Mass Involving the Maxillary Right Posterior Edentulous Ridge
DIAGNOSTIC INFORMATION

History of Present Illness

Mr. Carl is a 37-year-old male who presents with a two month history of increasing pain involving the maxillary right posterior region. The patient complains of recent weight loss but is unsure of how much weight he has actually lost. He also complains of difficulty swallowing and a persistent cough that will not go away. He has had inconsistent dental care throughout his life and only visits a dentist when a “tooth needs to be pulled.” His overall affect leads you to suspect his compliance is suspect. A review of his medical history reveals:

Medical History

  • Adverse drug effects: no known drug allergies
  • Medications: dolutegravir, abacavir, lamivudine
  • Pertinent medical history: human immunodeficiency virus (HIV) seropositive
  • Pertinent family history: paternal - unknown; maternal - IV drug abuser, currently in rehab for drug abuse
  • Social history: IV drug abuser; 15 pack year history of cigarettes; 6-8 beers per day

Clinical Findings

Extraoral examination is unremarkable.

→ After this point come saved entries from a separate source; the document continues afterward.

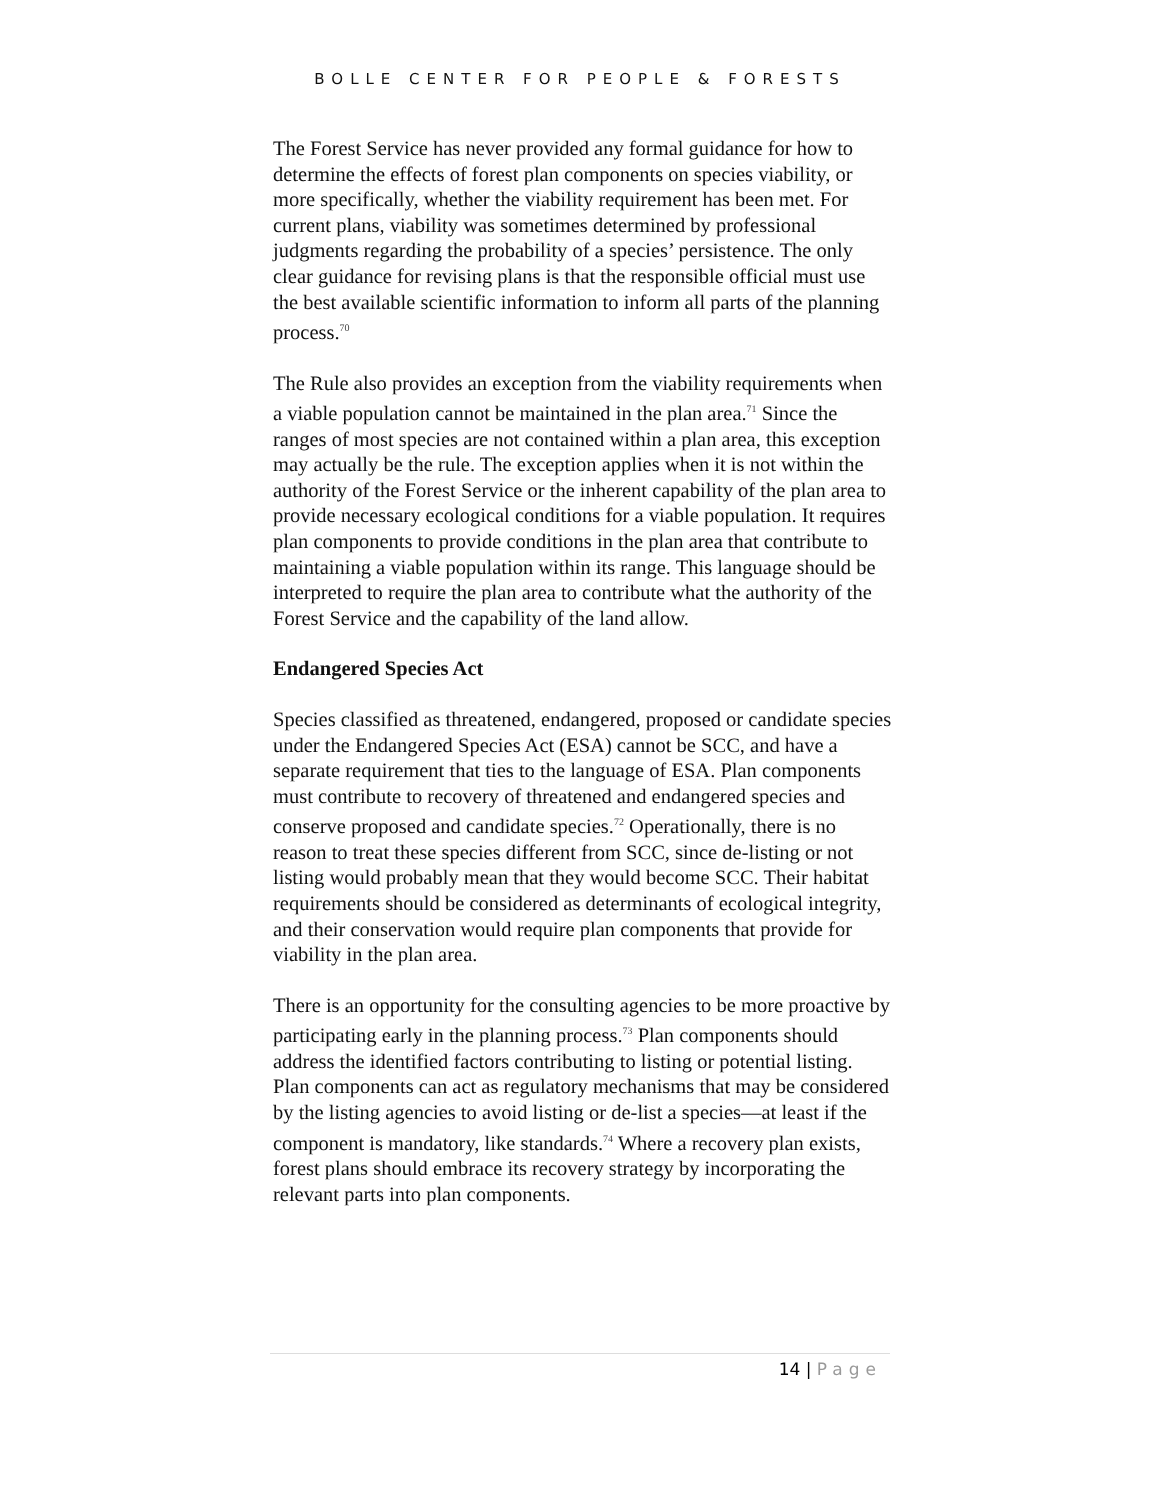BOLLE CENTER FOR PEOPLE & FORESTS
The Forest Service has never provided any formal guidance for how to determine the effects of forest plan components on species viability, or more specifically, whether the viability requirement has been met. For current plans, viability was sometimes determined by professional judgments regarding the probability of a species’ persistence. The only clear guidance for revising plans is that the responsible official must use the best available scientific information to inform all parts of the planning process.<sup>70</sup>
The Rule also provides an exception from the viability requirements when a viable population cannot be maintained in the plan area.<sup>71</sup> Since the ranges of most species are not contained within a plan area, this exception may actually be the rule. The exception applies when it is not within the authority of the Forest Service or the inherent capability of the plan area to provide necessary ecological conditions for a viable population. It requires plan components to provide conditions in the plan area that contribute to maintaining a viable population within its range. This language should be interpreted to require the plan area to contribute what the authority of the Forest Service and the capability of the land allow.
Endangered Species Act
Species classified as threatened, endangered, proposed or candidate species under the Endangered Species Act (ESA) cannot be SCC, and have a separate requirement that ties to the language of ESA. Plan components must contribute to recovery of threatened and endangered species and conserve proposed and candidate species.<sup>72</sup> Operationally, there is no reason to treat these species different from SCC, since de-listing or not listing would probably mean that they would become SCC. Their habitat requirements should be considered as determinants of ecological integrity, and their conservation would require plan components that provide for viability in the plan area.
There is an opportunity for the consulting agencies to be more proactive by participating early in the planning process.<sup>73</sup> Plan components should address the identified factors contributing to listing or potential listing. Plan components can act as regulatory mechanisms that may be considered by the listing agencies to avoid listing or de-list a species—at least if the component is mandatory, like standards.<sup>74</sup> Where a recovery plan exists, forest plans should embrace its recovery strategy by incorporating the relevant parts into plan components.
14 | Page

Intraoral examination reveals a large mass involving the entire maxillary right posterior edentulous ridge distal to #6. The mass expands buccally and palatally. The surface is erythematous and demonstrates multiple ulcerations. An area of necrosis is noted in the center of the mass (Figure 1). An incisional biopsy is performed and the tissue submitted for histopathologic examination.

Photo of large mass involving the maxillary right posterior edentulous ridge distal to #6.

Figure 1. Large mass involving the maxillary right posterior edentulous ridge distal to #6.

Histopathologic Findings

Histopathologic examination reveals ulcerated surface epithelium and subjacent connective tissue. The surface epithelium adjacent to the ulceration contains epithelial cells demonstrating enlarged multiple molded nuclei (Figure 2). The underlying connective tissue is well vascularized and contains an acute and chronic inflammatory infiltrate with numerous histiocytes. Small 6-8 µ circular structures are present within the histiocytes (Figure 3). The inflammatory infiltrate extends into the adjacent salivary gland lobules. The nuclei of several of the epithelial cells lining small ducts are enlarged, bright pink, and have a perinuclear clearing (Figure 4).

Photo of high power histologic image showing epithelium adjacent to the ulceration exhibiting viral cytopathic changes with multiple enlarged molded nuclei and homogenized chromatin.

Figure 2. High power histologic image showing epithelium adjacent to the ulceration exhibiting viral cytopathic changes with multiple enlarged molded nuclei and homogenized chromatin.

Photo of high power histologic image showing acute and chronically inflamed granulation tissue with numerous histiocytes containing small 6-8 µ intracytoplasmic circular organisms.

Figure 3. High power histologic image showing acute and chronically inflamed granulation tissue with numerous histiocytes containing small 6-8 µ intracytoplasmic circular organisms.

Photo of high power histologic image showing chronically inflamed salivary gland tissue. The salivary ductal epithelial cells are enlarged and exhibit viral cytopathic changes with large bright pink inclusions and perinuclear clearing.

Figure 4. High power histologic image showing chronically inflamed salivary gland tissue. The salivary ductal epithelial cells are enlarged and exhibit viral cytopathic changes with large bright pink inclusions and perinuclear clearing.